What this implies is:

- you need a lifecycle process (D,T,A,P) of business-rules developed on production data.

- This lifecycleprocess must run on segregated environments within the "production domain" (data isolation).

- When it is necessary to isolate machines (performance or access reason) you will at least two of them

  It is possible with a not so often promotion process to manage those stages by definition in time.

  Stop developing go for testing after acceptance and promoting allowing new development.

- When changes will come in higher rate (agile/acrum) the more physical/logical implementations are needed.

- When devlopers are not allowed the operational machines but must be able to see the production "business code" there must shadows made available.

You could end up this way with a lot of promotion and synchronization processes.

Sounds complicated but a figure kan help.

This is a N-P-K dilemma at most implementations.  

---->-- ja karman --<-----
Community Manager
Posts: 486

Re: Promoting business rules to the Data Management Server

Thanks Jaap, appreciate this info from a best practice perspective. Here’s an approach from a SAS expert on how to do this in Data Management Studio specifically.

Create two repositories on DM Studio, one for the DM Studio repository and one for the DM Server repository. In each folder, create a directory called “Shared Data” (no quotes). After this, you may need to close and reopen DM Studio. Highlighting Shared Data should display the rules and tasks in the repository. Highlight the rules you need to migrate, right-mouse-click and select “Copy to folder…” A pop-up box should display.  Navigate to the target Shared Data folder and click “OK.”

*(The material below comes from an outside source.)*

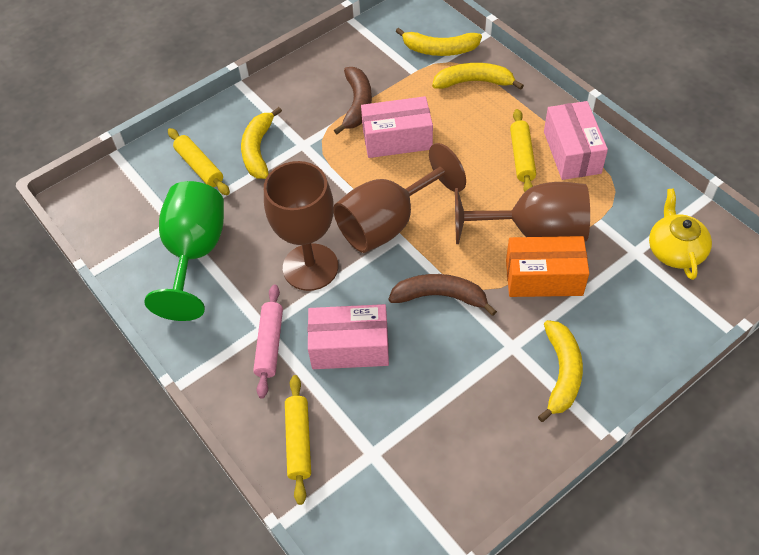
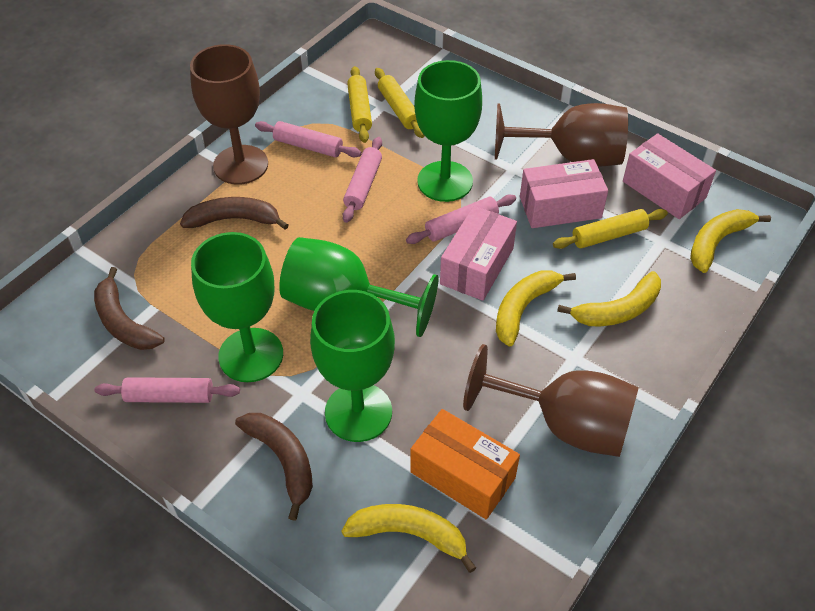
brown banana: [334,67,372,134] [389,274,497,316] = 2 -> [94,267,165,350] [180,197,289,230] [235,413,313,521] = 3
green goblet: [144,181,224,321] = 1 -> [191,232,283,382] [279,237,438,337] [310,290,395,442] [414,60,482,202] = 4
pink rolling pin: [253,285,283,398] = 1 -> [95,377,240,403] [255,121,362,157] [342,137,382,223] [406,195,516,244] = 4
yellow teapot: [649,188,712,280] = 1 -> none = 0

Do the same for the tasks.

This should work for any rule or task. Keep in mind, though, if you change the name of a rule or task, new entries are added. So, if the rule was initially named “NULL Check” and is now named “NULL Invalid,” a new rule called “NULL Invalid” is inserted into the target repository. Even if the name is off by one character, a new rule or task is inserted.

When copying the rules, any field used by the rules is also copied. Dashboards and other objects can be migrated using Business Rule Manager specifically.

Note that this will work even if your server and client are not on the same system, but they DO need to connect to the same database. The rules and tasks are fully contained in the database portion of the repository. 

Community members – do you have any other ideas on this topic?